Nell Verlaque (“Big Shot” on Disney+) plays Jessica, a suitable final girl candidate whose performance is reminiscent of Jennifer Love Hewitt in “I Know What You Did Last Summer” with the rest of the young cast, including TikTok celebrity Addison Rae whose 88 million followers should drum up ticket sales, playing her high school buddies. Obviously, the biggest influence here is Wes Craven’s “Scream” franchise.
Anyone who’s ever gone shopping on Black Friday can relate to the film’s First Act as holiday shoppers line up outside of RightMart (the movie’s version of Walmart) waiting for the doors to open on Thanksgiving evening 2022. The big score? Free waffle irons. Funny, but I know someone who fought another person on Black Friday over a George Foreman Grill.
These aren’t excited shoppers filled with the Christmas spirit, instead, they resemble the mob that stormed the US Capitol in 2021. Roth does an excellent job of building tension as the impatient crowd gets unruly while waiting for the doors to open. To make matters worse, they spot Jessica (whose father owns the store) and her friends shopping inside the closed store causing the mob to storm the RightMart leading to mayhem as people are trampled and worse, killed (in grueling Roth fashion).
Fast forward to Thanksgiving 2023. Despite last year’s tragedy, store owner Thomas Wright (Rick Hoffman) is once again opening the doors early to kick off Black Friday despite a group of protesters not happy with the disrespectful decision.
Simultaneously, the murderer (nicknamed “The Carver”) begins killing the locals who die in the worst possible ways as Roth turns up the gore provided by Oscar-winning prosthetic and makeup artist Adrien Morot who took home the coveted gold statuette for his work on last year’s “The Whale.” Highlights include a Pinocchio kill (no details here, why spoil the fun?), dismemberments, and a grueling trampoline scene involving a knife piercing the canvas from underneath as the victim jumps up and down.
Some of the scenes in the fake “Thanksgiving” trailer in “Grindhouse” are recreated for the film written by Roth and Jeff Rendell who have been contemplating the idea for the holiday slasher since they grew up as childhood friends in Massachusetts.
The trailer for 1981’s slasher “Happy Birthday to Me” included the warning, “Because of the bizarre nature of this birthday party, pray you’re not invited” as the camera panned over a table with place settings featuring a cake in the middle. It may have inspired Roth-Rendell who deliver a dinner table finale that should come with a similar warning.

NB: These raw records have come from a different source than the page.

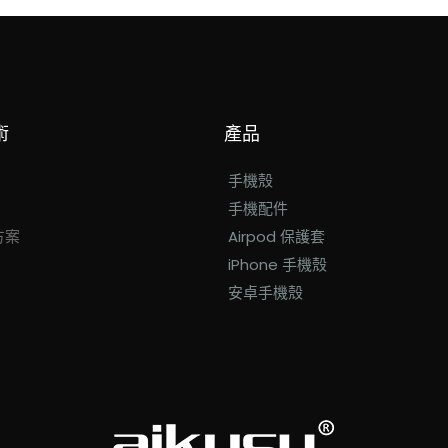
術
產品
手機殼
手機配件
方案
Airpod 保護套
iPhone 手機殼
安卓手機殼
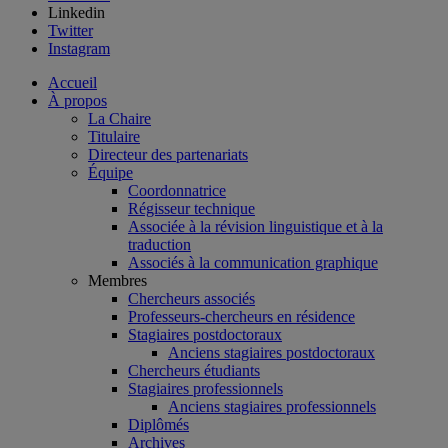
Linkedin
Twitter
Instagram
Accueil
À propos
La Chaire
Titulaire
Directeur des partenariats
Équipe
Coordonnatrice
Régisseur technique
Associée à la révision linguistique et à la
traduction
Associés à la communication graphique
Membres
Chercheurs associés
Professeurs-chercheurs en résidence
Stagiaires postdoctoraux
Anciens stagiaires postdoctoraux
Chercheurs étudiants
Stagiaires professionnels
Anciens stagiaires professionnels
Diplômés
Archives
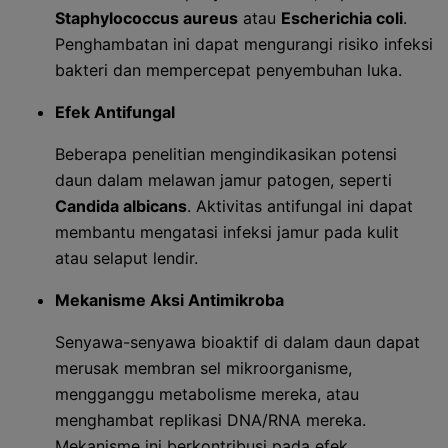
Staphylococcus aureus
atau
Escherichia coli
.
Penghambatan ini dapat mengurangi risiko infeksi
bakteri dan mempercepat penyembuhan luka.
Efek Antifungal
Beberapa penelitian mengindikasikan potensi
daun dalam melawan jamur patogen, seperti
Candida albicans
. Aktivitas antifungal ini dapat
membantu mengatasi infeksi jamur pada kulit
atau selaput lendir.
Mekanisme Aksi Antimikroba
Senyawa-senyawa bioaktif di dalam daun dapat
merusak membran sel mikroorganisme,
mengganggu metabolisme mereka, atau
menghambat replikasi DNA/RNA mereka.
Mekanisme ini berkontribusi pada efek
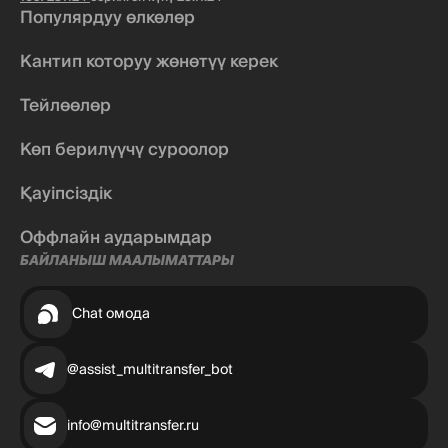
Популярдуу өлкөлөр
Кантип которуу жөнөтүү керек
Тейлөөлөр
Көп берилүүчү суроолор
Қауіпсіздік
Оффлайн аударымдар
БАЙЛАНЫШ МААЛЫМАТТАРЫ
Chat омода
@assist_multitransfer_bot
info@multitransfer.ru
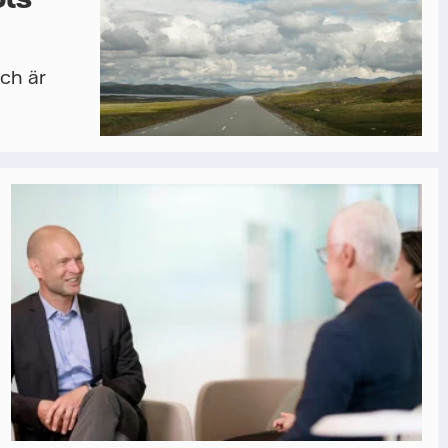
och är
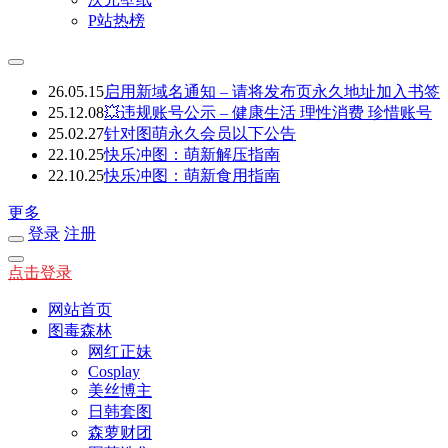
P站热榜
26.05.15
启用新域名通知 – 请将发布页永久地址加入书签
25.12.08
💥违规账号公示 – 健康生活 理性消费 珍惜账号
25.02.27
针对图萌永久会员以下公告
22.10.25
快乐冲图：萌新解压指南
22.10.25
快乐冲图：萌新食用指南
更多
登录
注册
点击登录
网站首页
图毒森林
网红正妹
Cosplay
美丝博主
日韩套图
森萝财团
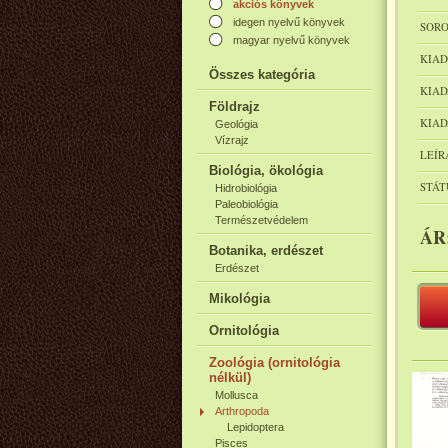
akciós könyvek
idegen nyelvű könyvek
SORO
magyar nyelvű könyvek
KIAD
Összes kategória
KIAD
Földrajz
KIAD
Geológia
Vízrajz
LEÍR
Biológia, ökológia
STÁT
Hidrobiológia
Paleobiológia
Természetvédelem
ÁR
Botanika, erdészet
Erdészet
Mikológia
Ornitológia
Zoológia (ornitológia
nélkül)
Mollusca
Arthropoda
Lepidoptera
Pisces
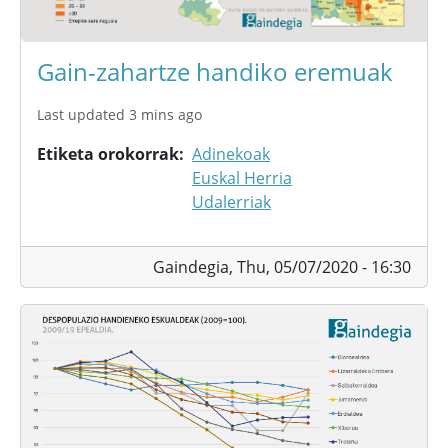
Gain-zahartze handiko eremuak
Last updated 3 mins ago
Etiketa orokorrak
Adinekoak
Euskal Herria
Udalerriak
Gaindegia,
Thu, 05/07/2020 - 16:30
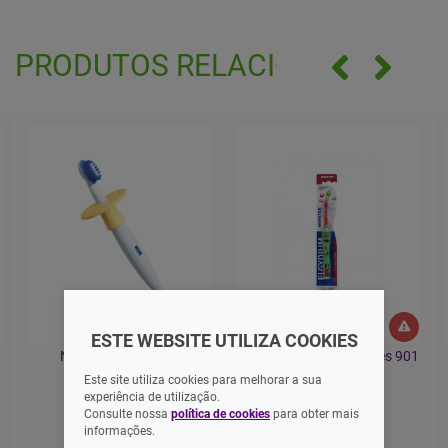
PRODUTOS RELACIONADOS
ESTE WEBSITE UTILIZA COOKIES
Nuk Escova Dentes
Gum Kids Escova Dentes 901
Monstro 3-6anos
Este site utiliza cookies para melhorar a sua
experiência de utilização.
Consulte nossa
política de cookies
para obter mais
6,99 EUR
3,99 EUR
informações.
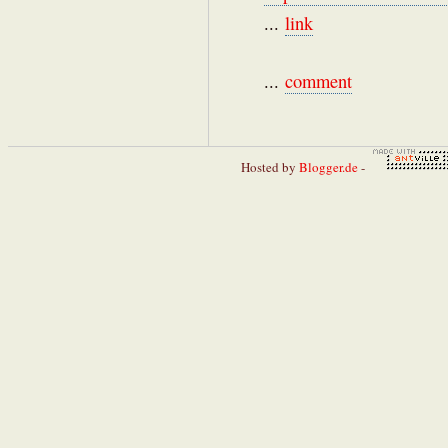
...
link
...
comment
Hosted by
Blogger.de
-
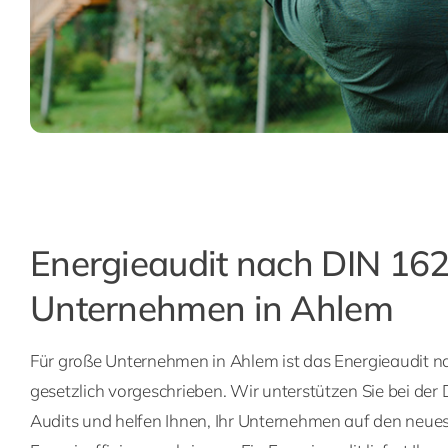
Energieaudit nach DIN 162
Unternehmen in Ahlem
Für große Unternehmen in Ahlem ist das Energieaudit 
gesetzlich vorgeschrieben. Wir unterstützen Sie bei der
Audits und helfen Ihnen, Ihr Unternehmen auf den neue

Unlike the serial killer GEICO commercial, these teens arm themselves as guns are readily available as perhaps social commentary seeps into the plot. Of course, they don’t know how to use them, not counting Jessica who packs a mean musket. The film offers a few twists but not many surprises.
Brandon Roberts provides the amped-up score, menacing and thunderous, while the soundtrack includes The Pharcyde, a Christmas classic by The Waitresses, and Sammy Hagar’s “Three Lock Box” (nice).
Apart from the first-rate practical effects (aka gore), “Thanksgiving” amps up the comedy as Roth and company have fun using the holiday’s traditions in the darkest ways possible. “There will be no leftovers this year!” screams The Carver during the finale. It’s a blast, literally.
Should the film do well this could be the start of a new horror franchise for Roth who certainly deserves one. It may not become as traditional as the Macy’s Thanksgiving Day Parade or Dallas Cowboy football, but like the holiday, seconds and thirds seem to be in order.